Full Abstraction and Fixed-Point Principles for Indeterminate Computation
Russell, James R.
Recently, there has been much interest in the problem of finding semantic models for various kinds of concurrent systems. A common property of concurrent systems is indeterminate behavior, either because of unpredictable interactions between processes, or because of abstractions removing the temporal details of the interaction. As a result, the study of the semantics of indeterminacy is necessary and important to the understanding of concurrency. The goal of any semantic model is that is capture our intuitions about the operational behavior of the underlying system and aid in our reasoning about it. Two properties of semantic models that we find useful in achieving this goal are full abstraction and fixed-point principles. In this thesis we investigate the problem of finding semantic descriptions with these properties for indeterminate systems. We begin by looking at a simple imperative language containing unbounded indeterminacy, based on one studied by Apt and Plotkin. We use category-theoretic techniques to develop a fixed-point semantics that, while not fully abstract, reduces to a fully abstract semantics via a simple abstraction functor.
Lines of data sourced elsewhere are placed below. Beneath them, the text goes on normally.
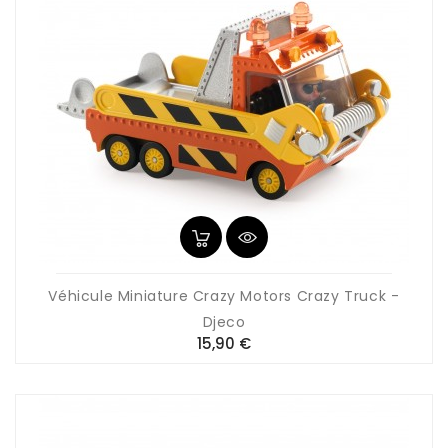
Véhicule Miniature Crazy Motors Crazy Truck -
Djeco
Prix
15,90 €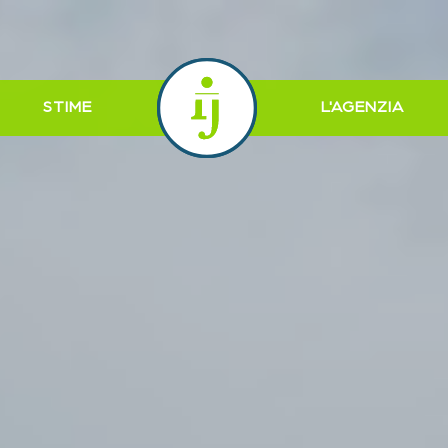
STIME
L'AGENZIA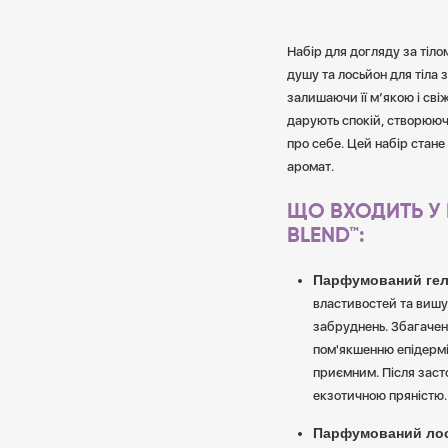
Набір для догляду за тіло
душу та лосьйон для тіла 
залишаючи її м’якою і сві
дарують спокій, створююч
про себе. Цей набір стане
аромат.
ЩО ВХОДИТЬ У 
BLEND™:
Парфумований гел
властивостей та вишу
забруднень. Збагачен
пом'якшенню епідермі
приємним. Після заст
екзотичною пряністю.
Парфумований лось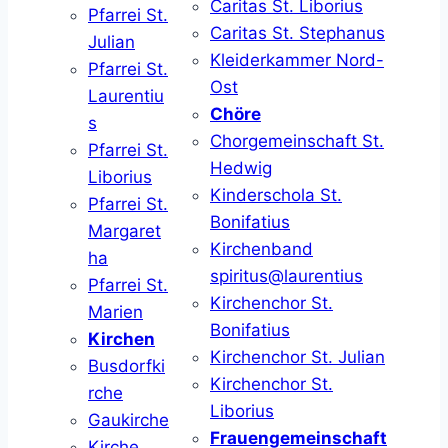
Caritas St. Liborius
Pfarrei St.
Caritas St. Stephanus
Julian
Kleiderkammer Nord-
Pfarrei St.
Ost
Laurentiu
Chöre
s
Chorgemeinschaft St.
Pfarrei St.
Hedwig
Liborius
Kinderschola St.
Pfarrei St.
Bonifatius
Margaret
Kirchenband
ha
spiritus@laurentius
Pfarrei St.
Kirchenchor St.
Marien
Bonifatius
Kirchen
Kirchenchor St. Julian
Busdorfki
Kirchenchor St.
rche
Liborius
Gaukirche
Frauengemeinschaft
Kirche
We then concentrate on the more general setting of dataflow networks and the hierarchy of indeterminate merge primitives. We show that the straighforward generalization of Kahn's semantics based on the input-output relations fails to be compositional for any class of indeterminate dataflow networks, thereby providing a model considerably more general than Kahn's. This generalization has the drawback that it does not have a simple fixed-point principle. We proceed to study a class of networks that models purely internal indeterminacy, called oraclizable networks, and show that for this class a generalization of Kahn's semantics to sets of functions is both fully abstract and has a natural fixed-point principle. We also show that the oraclizable networks are in fact universal for this representation. Finally, we use this representation to compare the class of oraclizable networks to other classes, and discover new relations among the classes.